[Stored data]

#####

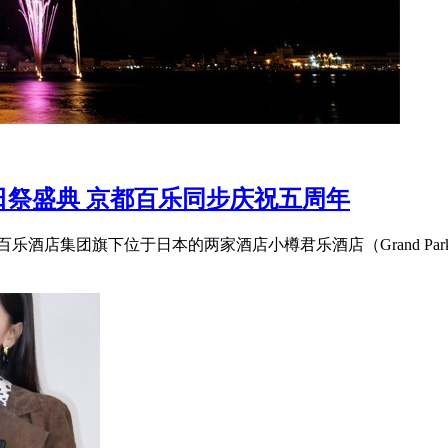
祭盛典 京都百乐同步庆祝五周年
酒店集团旗下位于日本的两家酒店小樽君乐酒店（Grand Park Ot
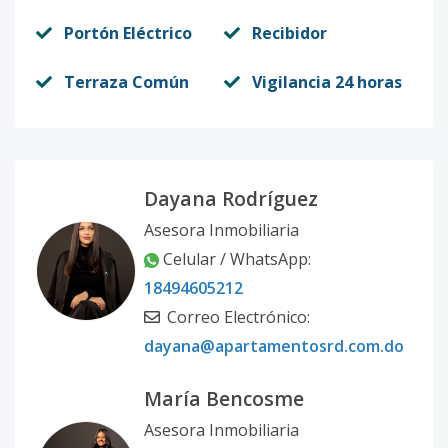
Portón Eléctrico
Recibidor
Terraza Común
Vigilancia 24 horas
Dayana Rodríguez
Asesora Inmobiliaria
Celular / WhatsApp:
18494605212
Correo Electrónico:
dayana@apartamentosrd.com.do
María Bencosme
Asesora Inmobiliaria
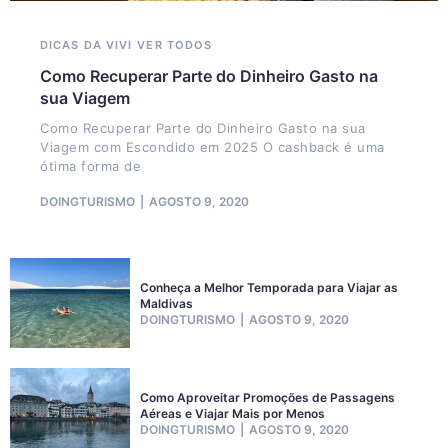
DICAS DA VIVI
VER TODOS
Como Recuperar Parte do Dinheiro Gasto na
sua Viagem
Como Recuperar Parte do Dinheiro Gasto na sua
Viagem com Escondido em 2025 O cashback é uma
ótima forma de
DOINGTURISMO
AGOSTO 9, 2020
Conheça a Melhor Temporada para Viajar as
Maldivas
DOINGTURISMO
AGOSTO 9, 2020
Como Aproveitar Promoções de Passagens
Aéreas e Viajar Mais por Menos
DOINGTURISMO
AGOSTO 9, 2020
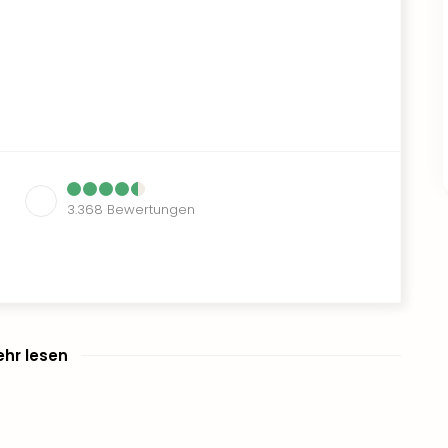
3.368
Bewertungen
hr lesen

#####

§ **TASK REQUIREMENTS**
Tally the lines in this data that hold the word "Dinheiro" and state only the count.

§ **EXPECTED OUTPUT**
2